The Facility includes covenants limiting liens, dispositions, fundamental changes, investments, indebtedness, and certain transactions and payments. In addition, the Facility also requires that the Company maintain the following three financial covenants, which are described in Note 16, “Subsequent Events,” to the Consolidated Financial Statements set forth in the Company’s Annual Report on Form 10-K for 2010: (1) a fixed charge coverage ratio; (2) a leverage ratio; and (3) a consolidated net worth test. The Company was in compliance with all covenants as of April 30, 2011.
As of April 30, 2011, the total outstanding amount under the Facility in the form of cash borrowings was $396.0 million. Available credit under the line of credit was up to $146.9 million at April 30, 2011. The Company’s ability to draw down available amounts under its line of credit is subject to compliance with the covenants described above.
Interest Rate Swaps
On February 19, 2009, the Company entered into a two-year interest rate swap agreement with an underlying notional amount of $100.0 million, pursuant to which the Company received variable interest payments based on LIBOR and paid fixed interest at a rate of 1.47%. This interest rate swap expired on February 19, 2011. During the life of this interest rate swap, the critical terms of the swap matched the terms of the debt, which resulted in no hedge ineffectiveness.
On October 19, 2010, the Company entered into a three-year forward starting interest rate swap agreement with an underlying notional amount of $25.0 million, pursuant to which the Company receives variable interest payments based on LIBOR and pays fixed interest at a rate of 0.89%. The effective date of this hedge was February 24, 2011. This swap is intended to hedge the interest risk associated with the Company’s forecasted floating-rate, LIBOR-based debt. As of April 30, 2011, the critical terms of the swap matched the terms of the debt, resulting in no hedge ineffectiveness.

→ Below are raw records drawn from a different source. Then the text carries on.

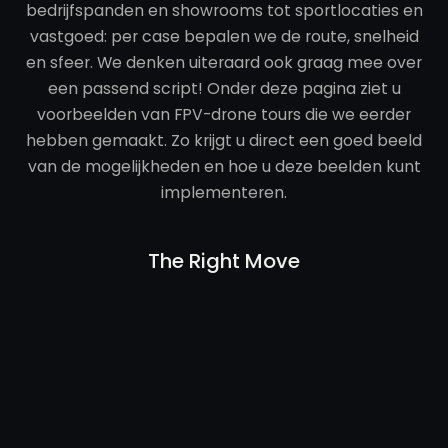
bedrijfspanden en showrooms tot sportlocaties en
vastgoed: per case bepalen we de route, snelheid
en sfeer. We denken uiteraard ook graag mee over
een passend script! Onder deze pagina ziet u
voorbeelden van FPV-drone tours die we eerder
hebben gemaakt. Zo krijgt u direct een goed beeld
van de mogelijkheden en hoe u deze beelden kunt
implementeren.
The Right Move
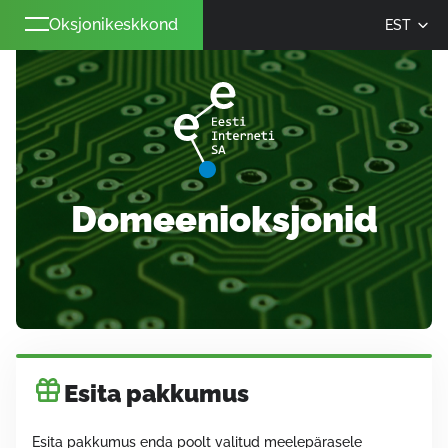
Oksjonikeskkond
EST
Domeenioksjonid
Esita pakkumus
Esita pakkumus enda poolt valitud meelepärasele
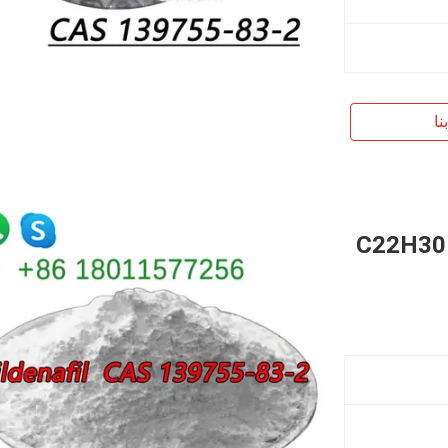
نا
C22H30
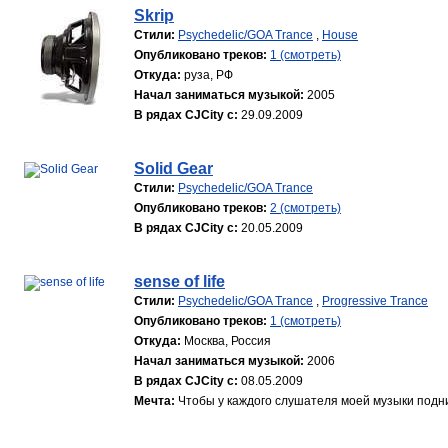
Skrip
Стили:
Psychedelic/GOA Trance
,
House
Опубликовано треков:
1 (смотреть)
Откуда:
руза, РФ
Начал заниматься музыкой:
2005
В рядах CJCity с:
29.09.2009
Solid Gear
Стили:
Psychedelic/GOA Trance
Опубликовано треков:
2 (смотреть)
В рядах CJCity с:
20.05.2009
sense of life
Стили:
Psychedelic/GOA Trance
,
Progressive Trance
Опубликовано треков:
1 (смотреть)
Откуда:
Москва, Россия
Начал заниматься музыкой:
2006
В рядах CJCity с:
08.05.2009
Мечта:
Чтобы у каждого слушателя моей музыки подн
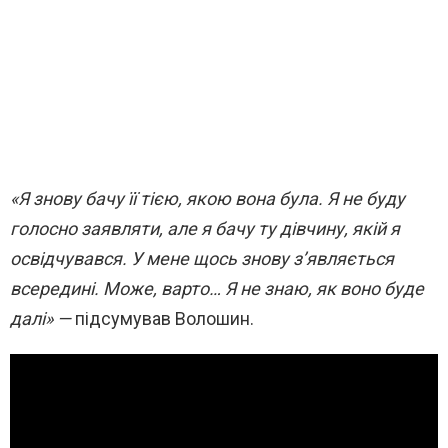
«Я знову бачу її тією, якою вона була. Я не буду
голосно заявляти, але я бачу ту дівчину, якій я
освідчувався. У мене щось знову з’являється
всередині. Може, варто… Я не знаю, як воно буде
далі» —
підсумував Волошин.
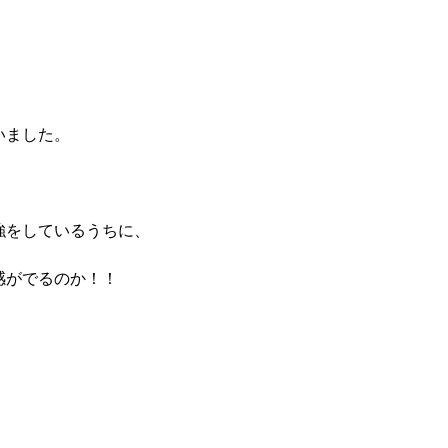
いました。
強をしているうちに、
感がでるのか！！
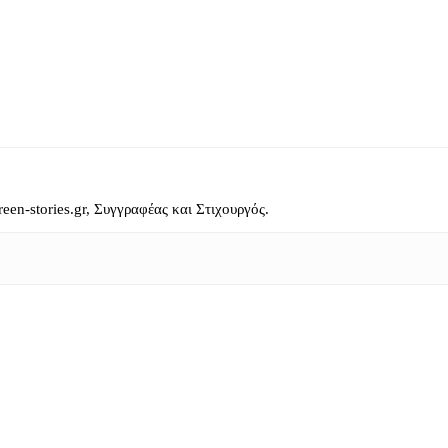
reen-stories.gr, Συγγραφέας και Στιχουργός.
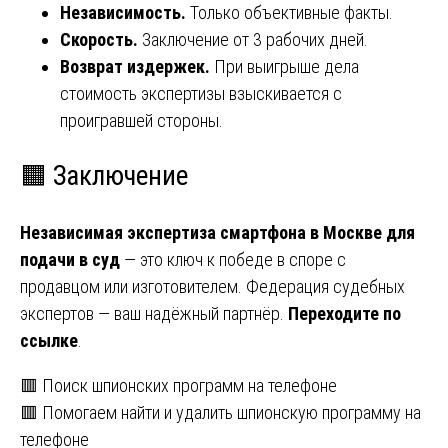
Независимость.
Только объективные факты.
Скорость.
Заключение от 3 рабочих дней.
Возврат издержек.
При выигрыше дела
стоимость экспертизы взыскивается с
проигравшей стороны.
🟧 Заключение
Независимая экспертиза смартфона в Москве для
подачи в суд
— это ключ к победе в споре с
продавцом или изготовителем. Федерация судебных
экспертов — ваш надёжный партнёр.
Переходите по
ссылке
.
Навигация
🟥 Поиск шпионских программ на телефоне
🟥 Помогаем найти и удалить шпионскую программу на
по
телефоне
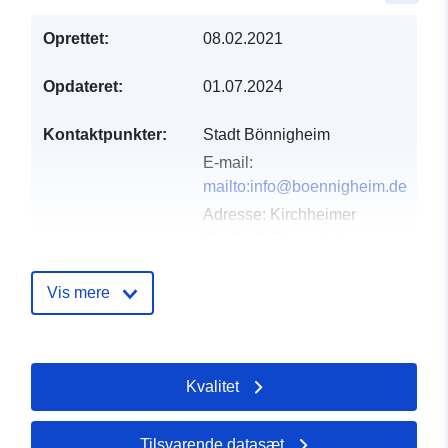
Oprettet:
08.02.2021
Opdateret:
01.07.2024
Kontaktpunkter:
Stadt Bönnigheim
E-mail:
mailto:info@boennigheim.de
Adresse:
Kirchheimer
Straße 1, Bönnigheim,
74357, Deutschland
Webadresse:
Vis mere
http://www.boennigheim.de
Fortegnelse over
Tilføjet til data.europa.eu:
21
Kvalitet
kataloger:
February 2026
Opdateret på data.europa.eu:
02 August 2026
Tilsvarende datasæt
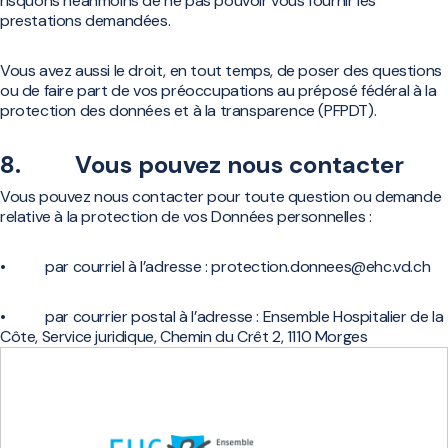
risquons néanmoins de ne pas pouvoir vous fournir les
prestations demandées.
Vous avez aussi le droit, en tout temps, de poser des questions
ou de faire part de vos préoccupations au préposé fédéral à la
protection des données et à la transparence (PFPDT).
8. Vous pouvez nous contacter
Vous pouvez nous contacter pour toute question ou demande
relative à la protection de vos Données personnelles :
• par courriel à l’adresse : protection.donnees@ehc.vd.ch
• par courrier postal à l’adresse : Ensemble Hospitalier de la
Côte, Service juridique, Chemin du Crêt 2, 1110 Morges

On an ongoing basis (no less than once each quarter), the Company assesses whether its LIBOR-based interest payments are probable of being paid during the life of the hedging relationship. The Company also assesses the counterparty credit risk, including credit ratings and potential non-performance of the counterparty, when determining the fair value of the swap.

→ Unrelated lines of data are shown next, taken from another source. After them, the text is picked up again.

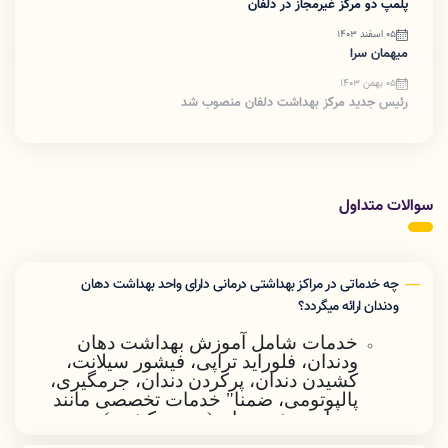
پلمپ دو مرکز غیرمجاز در دلفان
05 اسفند 1403
میهمان سرا
05 بهمن 1403
رئیس جدید مرکز بهداشت دلفان منصوب شد
سوالات متداول
چه خدماتی در مراکز بهداشتی درمانی دارای واحد بهداشت دهان
ودندان ارائه میگردد؟
خدمات شامل آموزش بهداشت دهان
ودندان، فلوراید تراپی، فیشور سیلانت،
کشیدن دندان، پرکردن دندان، جرمگیری،
پالپوتومی، ضمنا" خدمات تخصصی مانند
درمان ریشه دندان (عصب کشی )پروتز
(دندان مصنوعی ) در مراکز بهداشتی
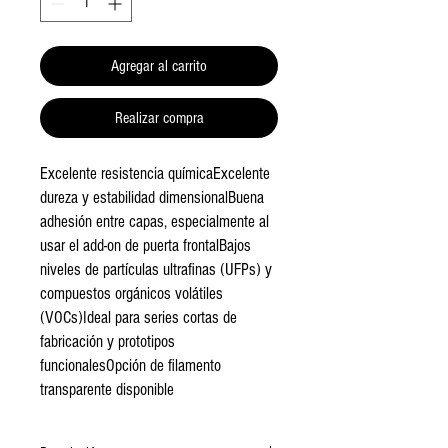
Agregar al carrito
Realizar compra
Excelente resistencia químicaExcelente 
dureza y estabilidad dimensionalBuena 
adhesión entre capas, especialmente al 
usar el add-on de puerta frontalBajos 
niveles de partículas ultrafinas (UFPs) y 
compuestos orgánicos volátiles 
(VOCs)Ideal para series cortas de 
fabricación y prototipos 
funcionalesOpción de filamento 
transparente disponible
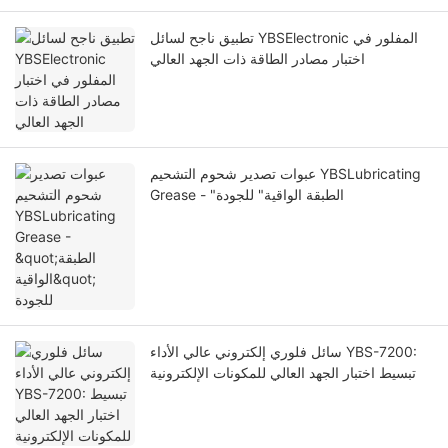
تطبيق ناجح لسائل YBSElectronic المفلور في
اختبار مصادر الطاقة ذات الجهد العالي
عبوات تصدير شحوم التشحيم YBSLubricating
Grease - "الطبقة الواقية" للجودة
سائل فلوري إلكتروني عالي الأداء YBS-7200:
تبسيط اختبار الجهد العالي للمكونات الإلكترونية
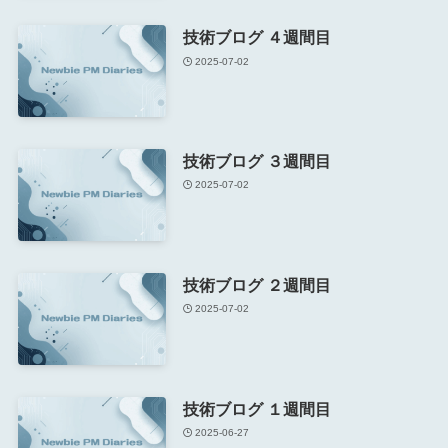
技術ブログ ４週間目
2025-07-02
技術ブログ ３週間目
2025-07-02
技術ブログ ２週間目
2025-07-02
技術ブログ １週間目
2025-06-27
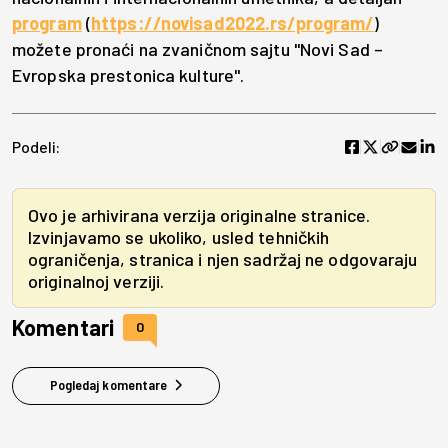
program
(
https://novisad2022.rs/program/
)
možete pronaći na zvaničnom sajtu "Novi Sad –
Evropska prestonica kulture".
Podeli:
Ovo je arhivirana verzija originalne stranice.
Izvinjavamo se ukoliko, usled tehničkih
ograničenja, stranica i njen sadržaj ne odgovaraju
originalnoj verziji.
Komentari
0
Pogledaj komentare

As of April 30, 2011, the fair value of the remaining interest rate swap was $0.2 million, which was included in other investments and long-term receivables on the accompanying condensed consolidated balance sheet. The effective portion of this cash flow hedge is recorded within accumulated other comprehensive loss and reclassified into interest expense in the same period during which the hedged transactions affect earnings. Any ineffective portion of the hedge is recorded immediately to interest expense. No ineffectiveness existed at April 30, 2011. The amount included in accumulated other comprehensive loss is $0.2 million ($0.1 million, net of taxes) at April 30, 2011.